Author: Deborah Heiligman Illustrator: LeUyen Pham
Age Level: 5-10 years
Publisher: Roaring Book Press
What an interesting biography by Deborah Heiligman and LeUyen Pham! The matter of fact narration about the life of Paul Erdős in The Boy Who Loved Math highlights more than his eccentricities and his genius. Paul’s character enabled him to share his knowledge and bring people together and yet allowed him to lead his life as he wanted to show him as a complete human being. It is this emergence of character that captivates the reader.
Fraulein had too many rules.
That was the problem.
Paul hated rules…
What could Paul do?
What can a child do indeed? When put like that how can young readers not empathize with that little boy?
As much as Paul hated rules he was fascinated by numbers. Knowing how many days for summer vacation (so mama could be with him) gave him comfort while finding out about negative numbers made him curious.
When school proved to be too difficult and conformist for Paul, Fraulein once again stepped into care for him. For a boy who was so advanced in his ability to manipulate numbers, Paul was very much dependent on the adults around him to manage day to day chores. In a matter of fact manner which makes perfect sense to the reader, the author explains how this freed Paul to think more about numbers!
As he learned more, Paul became fascinated by prime numbers. When he grew older, Paul went back to school. This time around he learned to adapt better.
There were others who liked math as much as he did, and the rules were manageable.

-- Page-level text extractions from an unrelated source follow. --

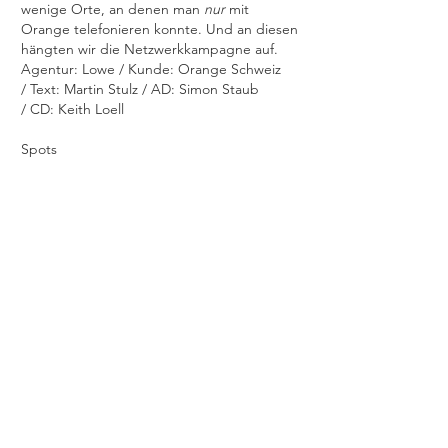
wenige Orte, an denen man
nur
mit
Orange telefonieren konnte. Und an diesen
hängten wir die Netzwerkkampagne auf.
Agentur: Lowe / Kunde: Orange Schweiz
/ Text: Martin Stulz / AD: Simon Staub
/ CD: Keith Loell
Spots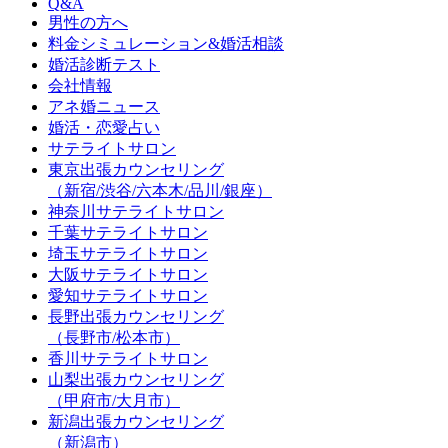
Q&A
男性の方へ
料金シミュレーション&婚活相談
婚活診断テスト
会社情報
アネ婚ニュース
婚活・恋愛占い
サテライトサロン
東京出張カウンセリング
（新宿/渋谷/六本木/品川/銀座）
神奈川サテライトサロン
千葉サテライトサロン
埼玉サテライトサロン
大阪サテライトサロン
愛知サテライトサロン
長野出張カウンセリング
（長野市/松本市）
香川サテライトサロン
山梨出張カウンセリング
（甲府市/大月市）
新潟出張カウンセリング
（新潟市）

As Paul grew into adulthood, he became renowned and yet simple day to day tasks were a challenge. The book is very insightful in explaining to children how someone can enjoy social relationships and yet not want to have the same lifestyle or responsibilities as the others around him. This self-realization and acceptance freed Paul to be himself and others accepted him as he was.
Paul’s friends responded not only to his mathematical genius but also his positive nature. This led to the Erdős number that is still used to indicate research collaboration among mathematicians.
Deborah Heiligman brings out the person behind the genius, with all his quirks and we the readers like him too. This book is a rare find—the writer’s voice and the illustrations both present the complexity of the central character beautifully. Every page is filled with a mathematical concept or operation, and Paul’s fascination with primary numbers gets more coverage in the book. Do take the time to read the appendix from the author and the illustrator to learn more about Paul and the significance of the illustrations.
The Boy Who Loved Math makes math more interesting for children, and it makes it more fun. There is another important lesson embedded in the book that there are many kinds of people in this world, and everyone has something to contribute to society. It reinforces the message that everyone has the right to lead productive lives in his or her fashion.